<<<<

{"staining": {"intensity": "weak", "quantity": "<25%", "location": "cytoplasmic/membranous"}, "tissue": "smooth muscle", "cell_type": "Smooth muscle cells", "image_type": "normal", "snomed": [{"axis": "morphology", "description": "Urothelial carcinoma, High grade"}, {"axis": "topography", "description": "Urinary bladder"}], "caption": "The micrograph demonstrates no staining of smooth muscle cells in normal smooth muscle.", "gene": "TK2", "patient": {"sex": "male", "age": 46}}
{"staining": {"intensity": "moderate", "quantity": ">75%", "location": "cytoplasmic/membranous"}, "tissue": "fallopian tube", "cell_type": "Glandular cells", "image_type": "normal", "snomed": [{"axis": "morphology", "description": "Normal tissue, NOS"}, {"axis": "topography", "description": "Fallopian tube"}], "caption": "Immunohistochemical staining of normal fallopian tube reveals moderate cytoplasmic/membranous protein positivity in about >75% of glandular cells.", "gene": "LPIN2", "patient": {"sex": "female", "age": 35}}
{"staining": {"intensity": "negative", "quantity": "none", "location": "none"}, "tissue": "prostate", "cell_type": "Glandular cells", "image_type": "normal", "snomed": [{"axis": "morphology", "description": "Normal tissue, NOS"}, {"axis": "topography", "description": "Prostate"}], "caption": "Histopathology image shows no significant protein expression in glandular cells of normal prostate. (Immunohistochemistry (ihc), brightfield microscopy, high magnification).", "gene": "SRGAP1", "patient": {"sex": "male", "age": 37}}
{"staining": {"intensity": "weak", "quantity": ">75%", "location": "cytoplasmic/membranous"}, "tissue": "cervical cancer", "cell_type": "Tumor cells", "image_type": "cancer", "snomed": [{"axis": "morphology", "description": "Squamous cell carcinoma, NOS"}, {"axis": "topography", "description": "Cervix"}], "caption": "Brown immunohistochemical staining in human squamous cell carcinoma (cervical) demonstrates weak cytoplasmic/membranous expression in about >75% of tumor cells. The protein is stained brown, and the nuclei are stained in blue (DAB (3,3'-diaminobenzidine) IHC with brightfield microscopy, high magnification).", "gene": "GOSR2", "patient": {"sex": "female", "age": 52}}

>>>>

• **The task**: With the line that has "staining of normal" as the first and the line that has "image shows no" as the last, repeat exactly that run of lines above and no more.

• **Answer section**:
{"staining": {"intensity": "moderate", "quantity": ">75%", "location": "cytoplasmic/membranous"}, "tissue": "fallopian tube", "cell_type": "Glandular cells", "image_type": "normal", "snomed": [{"axis": "morphology", "description": "Normal tissue, NOS"}, {"axis": "topography", "description": "Fallopian tube"}], "caption": "Immunohistochemical staining of normal fallopian tube reveals moderate cytoplasmic/membranous protein positivity in about >75% of glandular cells.", "gene": "LPIN2", "patient": {"sex": "female", "age": 35}}
{"staining": {"intensity": "negative", "quantity": "none", "location": "none"}, "tissue": "prostate", "cell_type": "Glandular cells", "image_type": "normal", "snomed": [{"axis": "morphology", "description": "Normal tissue, NOS"}, {"axis": "topography", "description": "Prostate"}], "caption": "Histopathology image shows no significant protein expression in glandular cells of normal prostate. (Immunohistochemistry (ihc), brightfield microscopy, high magnification).", "gene": "SRGAP1", "patient": {"sex": "male", "age": 37}}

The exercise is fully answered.